Support for 1000Base-T1 (IEEE 802.3bp)
Highly automated and easy-to-use
Report generation with pass/fail results and fully annotated screenshot
Complete test solution including test fixture, signal generator & cables
Unique software recovery algorithm for the distortion test which greatly simplifies test setup
Supports all PMA Transmitter Tests
Master and Slave Timing Jitter
Distortion (with and without TX_TCLK access)
Power Spectral Density (PSD)
Peak Differential Output
Advanced debugging ability with "Stop on Test"
Automated Compliance Testing
QPHY-1000Base-T1 performs electrical compliance testing of the Physical Media Attachment (PMA) according to the 1000Base-T1 specification. Detailed connection diagrams ensure the proper setup and provide information about the required test pattern for each test. Upon completion of the test session, results are automatically compiled into a comprehensive report including screenshots.
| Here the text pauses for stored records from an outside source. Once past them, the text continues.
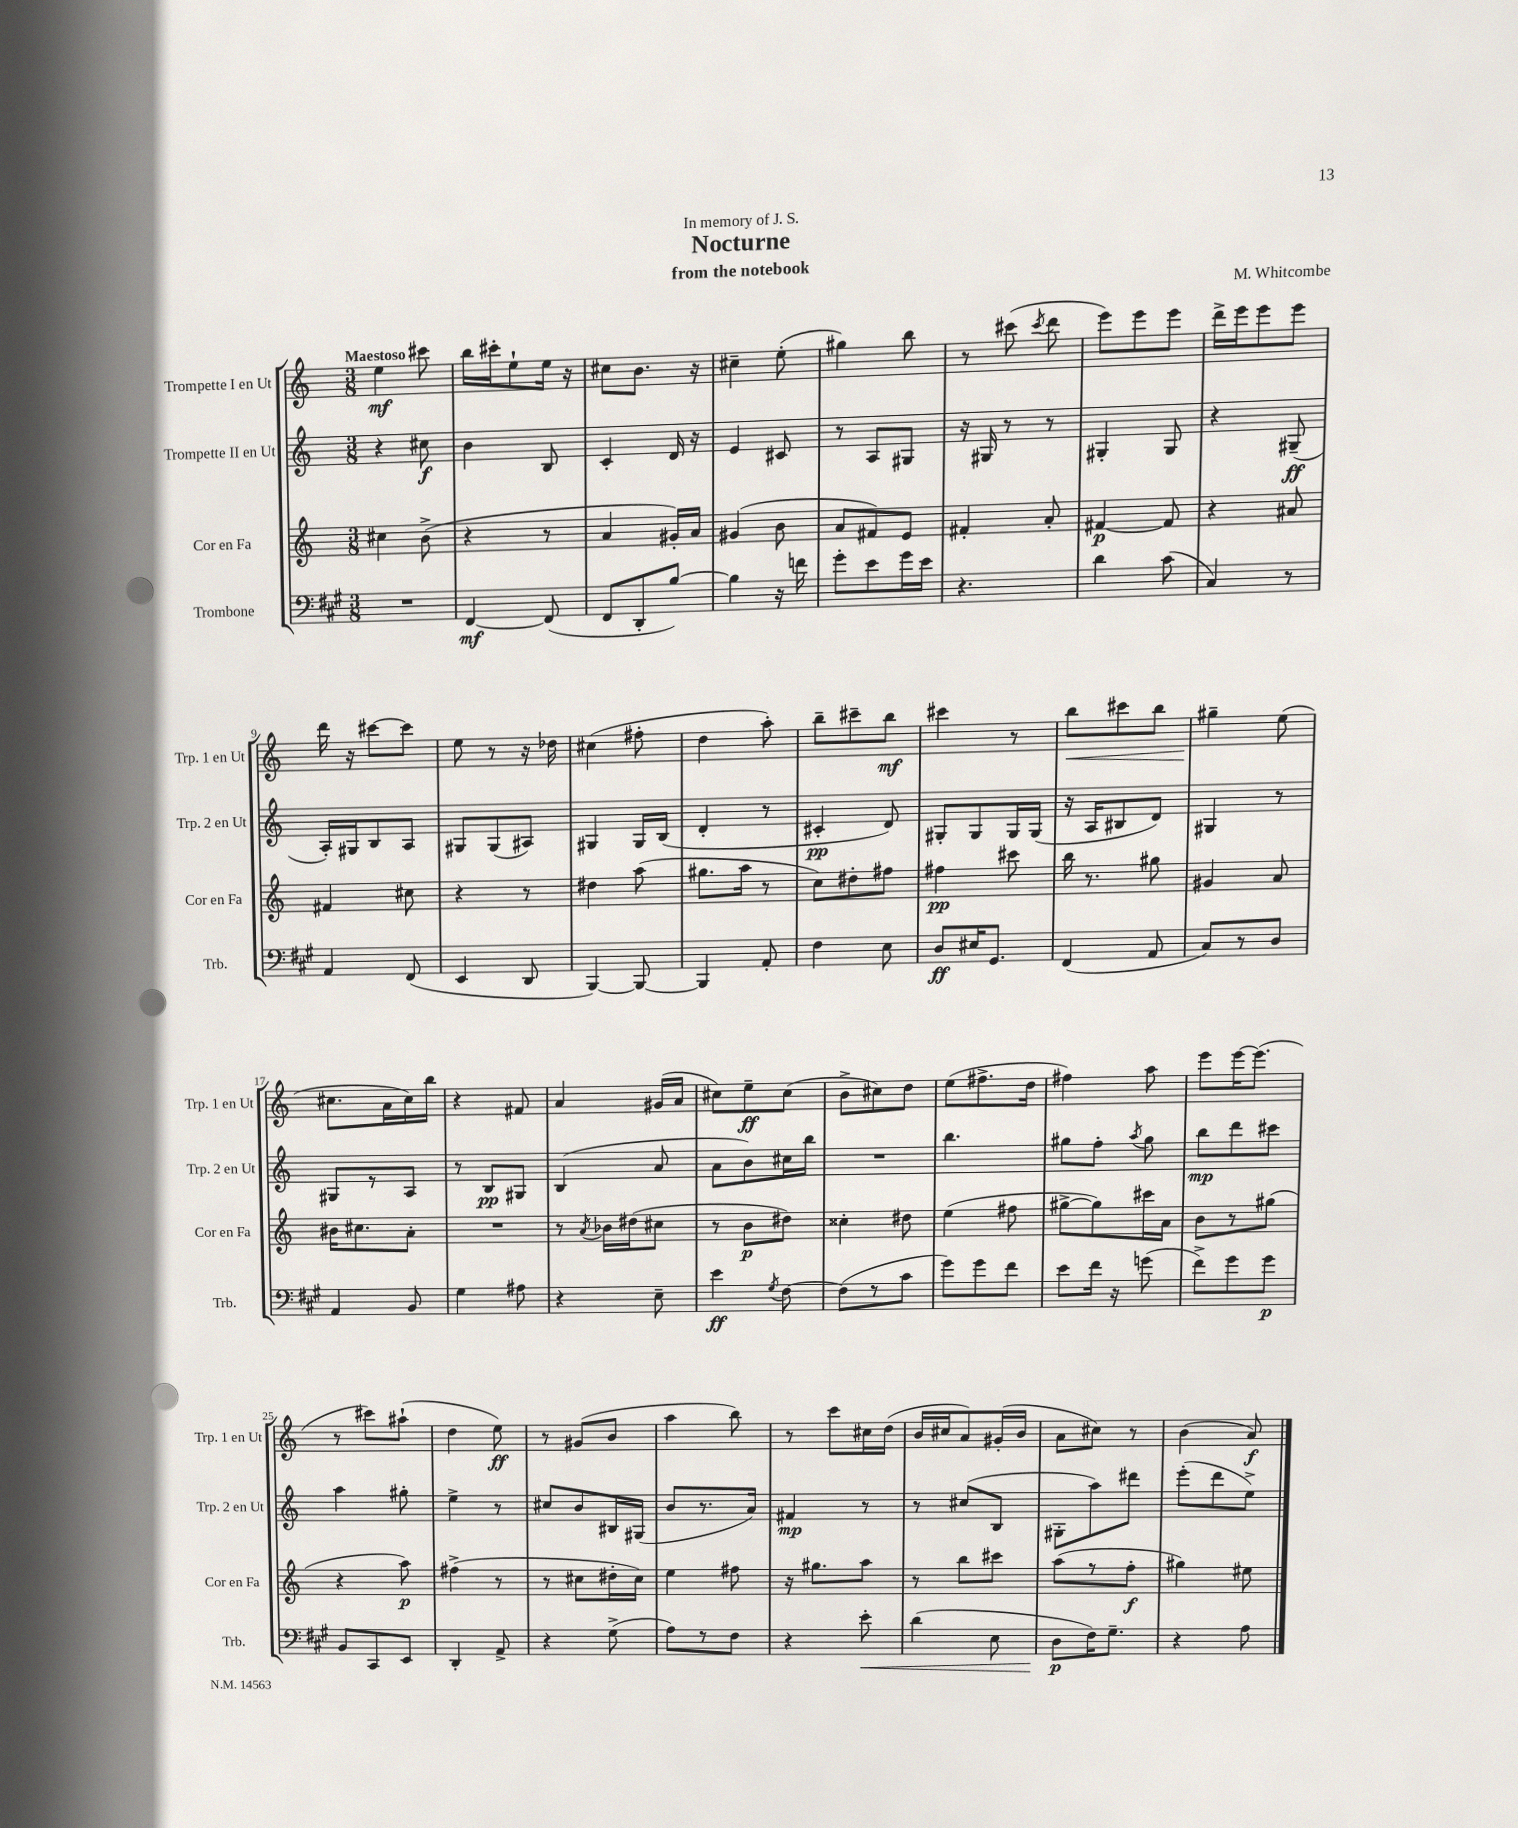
\header { title = "Nocturne" composer = "M. Whitcombe" subtitle = "from the notebook" dedication = "In memory of J. S." }
<<
\new StaffGroup <<
\new Staff = "s0" \with { instrumentName = "Trompette I en Ut" shortInstrumentName = "Trp. 1 en Ut" } {
    \clef treble \key c \major \numericTimeSignature \time 3/8 \tempo "Maestoso"
    \autoBeamOff e''4\mf cis'''8 |
    b''16[ cis'''16-. e''8-! e''16] r16 |
    cis''8[ b'8.] r16 |
    cis''4-- e''8-.( |
    gis''4) b''8 |
    r8 cis'''8( \acciaccatura { cis'''8 } d'''8 |
    e'''8[) e'''8 e'''8] |
    d'''16[-> e'''16 e'''8 e'''8] |
    d'''16 r16 cis'''8[~ cis'''8] |
    e''8 r8 r16 des''16 |
    cis''4( fis''8-. |
    d''4 a''8-.) |
    b''8[-- cis'''8-- b''8]\mf |
    cis'''4 r8 |
    b''8[\< cis'''8 b''8] |
    gis''4--\! e''8( |
    cis''8.[ a'16 cis''16) b''16] |
    r4 fis'8 |
    a'4 gis'16[( a'16] |
    cis''8[) e''8--\ff cis''8]( |
    b'8[-> cis''8) d''8] |
    e''8[( fis''8.-> d''16] |
    fis''4) a''8 |
    e'''8[ e'''16~ e'''8.]( |
    r8 cis'''8[) ais''8]-!( |
    d''4 e''8\ff) |
    r8 gis'8[( b'8] |
    a''4 b''8) |
    r8 c'''8[ cis''16 d''16]( |
    b'16[ cis''16 a'8) gis'16-.( b'16] |
    a'8[ cis''8]) r8 |
    b'4( a'8\f) \bar "|." |
}
\new Staff = "s1" \with { instrumentName = "Trompette II en Ut" shortInstrumentName = "Trp. 2 en Ut" } {
    \clef treble \key c \major \numericTimeSignature \time 3/8
    \autoBeamOff r4 cis''8\f |
    b'4 b8 |
    c'4-. d'16 r16 |
    e'4 cis'8 |
    r8 a8[ gis8] |
    r16 gis16 r8 r8 |
    gis4-. gis8 |
    r4 gis8--\ff( |
    a16[-.) gis16 b8 a8] |
    gis8[ gis8( ais8]) |
    gis4 gis16[ b16]( |
    d'4-. r8 |
    cis'4-.\pp d'8) |
    gis8[-. gis8 gis16 gis16]( |
    r16 a16[ bis8 d'8]) |
    gis4 r8 |
    gis8[ r8 a8] |
    r8 b8[\pp gis8] |
    b4( a'8 |
    a'8[ b'8) cis''16 b''16] |
    R4. |
    b''4. |
    gis''8[ f''8]-. \acciaccatura { a''8 } gis''8 |
    b''8[\mp d'''8 cis'''8] |
    a''4 gis''8-. |
    e''4-> r8 |
    cis''8[ b'8 bis16 gis16]( |
    b'8[ r8. a'16]) |
    fis'4\mp r8 |
    r8 cis''8[( b8] |
    gis8[-. a''8) dis'''8] |
    e'''8[-.( d'''8 e''8]->) \bar "|." |
}
\new Staff = "s2" \with { instrumentName = "Cor en Fa" shortInstrumentName = "Cor en Fa" } {
    \clef treble \key c \major \numericTimeSignature \time 3/8
    \autoBeamOff cis''4 b'8->( |
    r4 r8 |
    a'4 gis'16[-.) a'16] |
    gis'4( b'8 |
    a'8[ fis'8) e'8] |
    fis'4-. a'8-. |
    fis'4~\p fis'8 |
    r4 ais'8 |
    fis'4 cis''8 |
    r4 r8 |
    dis''4 a''8( |
    gis''8.[ a''16] r8 |
    c''8[) dis''8-. fis''8] |
    fis''4\pp cis'''8 |
    b''16 r8. gis''8 |
    gis'4 a'8 |
    bis'16[ cis''8. a'8]-. |
    R4. |
    r8 \acciaccatura { a'8 } bes'16[ dis''16( cis''8] |
    r8 b'8[\p dis''8]) |
    cisis''4-. dis''8 |
    e''4( fis''8 |
    gis''8[~-> gis''8) cis'''16 a'16] |
    b'8[ r8 gis''8]( |
    r4 a''8\p) |
    fis''4->( r8 |
    r8 cis''8[ dis''16-. cis''16]) |
    e''4 fis''8 |
    r16 gis''8.[ a''8] |
    r8 b''8[ cis'''8] |
    a''8[( r8 f''8]-.\f |
    gis''4) eis''8 \bar "|." |
}
\new Staff = "s3" \with { instrumentName = "Trombone" shortInstrumentName = "Trb." } {
    \clef bass \key a \major \numericTimeSignature \time 3/8
    \autoBeamOff R4. |
    fis,4~\mf fis,8( |
    fis,8[ d,8-. b8]~) |
    b4 r16 f'16 |
    gis'8[-. e'8 gis'16 e'16] |
    r4. |
    d'4 cis'8( |
    cis4) r8 |
    a,4 fis,8( |
    e,4 d,8 |
    b,,4~) b,,8~ |
    b,,4 a,8-. |
    fis4 e8 |
    d8[\ff eis16 gis,8.] |
    fis,4( a,8 |
    cis8[) r8 d8] |
    a,4 b,8 |
    gis4 ais8 |
    r4 e8-- |
    e'4\ff \acciaccatura { gis8 } fis8~ |
    fis8[( r8 cis'8] |
    gis'8[) gis'8 fis'8] |
    e'8[ fis'16] r16 g'8( |
    fis'8[->) gis'8 gis'8]\p |
    b,8[ cis,8 e,8] |
    d,4-. a,8-> |
    r4 gis8->( |
    a8[) r8 fis8] |
    r4 e'8-.\< |
    d'4( e8 |
    d8[\p\! fis16) gis8.]-- |
    r4 a8 \bar "|." |
}
>>
>>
Simplified Distortion Test
To properly perform the Distortion test, the DUT (Device Under Test), disturbing sine wave, and oscilloscope all need to be synchronized. In practice this proves to be a difficult task since the DUT’s TX_TCLK and the test equipment’s reference clock are at different frequencies. Teledyne LeCroy has developed a unique algorithm which performs software clock recovery on the Test Mode 4 signal, enabling the test to be completed without requiring a hardware frequency converter board.
Automotive Solutions Experts
Teledyne LeCroy is an active participant in OPEN Alliance Technical Committees so our test solutions stay up-to-date on evolving test requirements. In addition to Automotive Ethernet, Teledyne LeCroy provides solutions for CAN, CAN FD, LIN, SENT, MOST, FlexRay, and more.
Flexible Debug Environment
Using the “Stop on Test” feature, the user can pause testing after each individual test and observe the results. At that point, any of the oscilloscope’s tools can be leveraged for further debug and upon completion, testing can be seamlessly resumed with a click of a button.
Maximum Transmitter Output Droop
The output droop is calculated on both the “+1” and “-1” symbols in the Test Mode 1 waveform. The magnitude of the droop is measured with respect to an initial peak value after the zero crossing (indicated by Max and Min parameters) and the value 500 ns after the initial peak value (indicated by the cursors).
The output droop is calculated on both the “+1” and “-1” symbols in the Test Mode 6 waveform. The magnitude of the droop is measured with respect to an initial peak value 4 ns after the zero crossing (Vinit) and the value 16 ns after the initial peak value (Vdelay).
The peak distortion is determined by capturing output from the DUT while it is in Test Mode 4. The MATLAB script provided in the specification removes the disturbing sine wave and measures peak distortion at equally spaced phases of the symbol period. To pass, the script must report less than 15 mV distortion for 10 records.
Transmitter Jitter Timing & Transmit Clock Frequency
The Transmitter Master Timing and Transmit Clock Frequency are tested while the DUT is in Test Mode 1 and 2. The Slave and Master Jitter are measured by directly probing the DUT’s TX_TCLK.
Transmitter PSD & Peak Differential Output
The Power Spectrum Density (PSD) of the transmitter is tested against the specified limits defined by the mask while the DUT is transmitting Test Mode 5. Using the oscilloscope for the PSD test removes the need to purchase a spectrum analyzer. The Test Mode 5 waveform is also used to test the Peak Differential Output.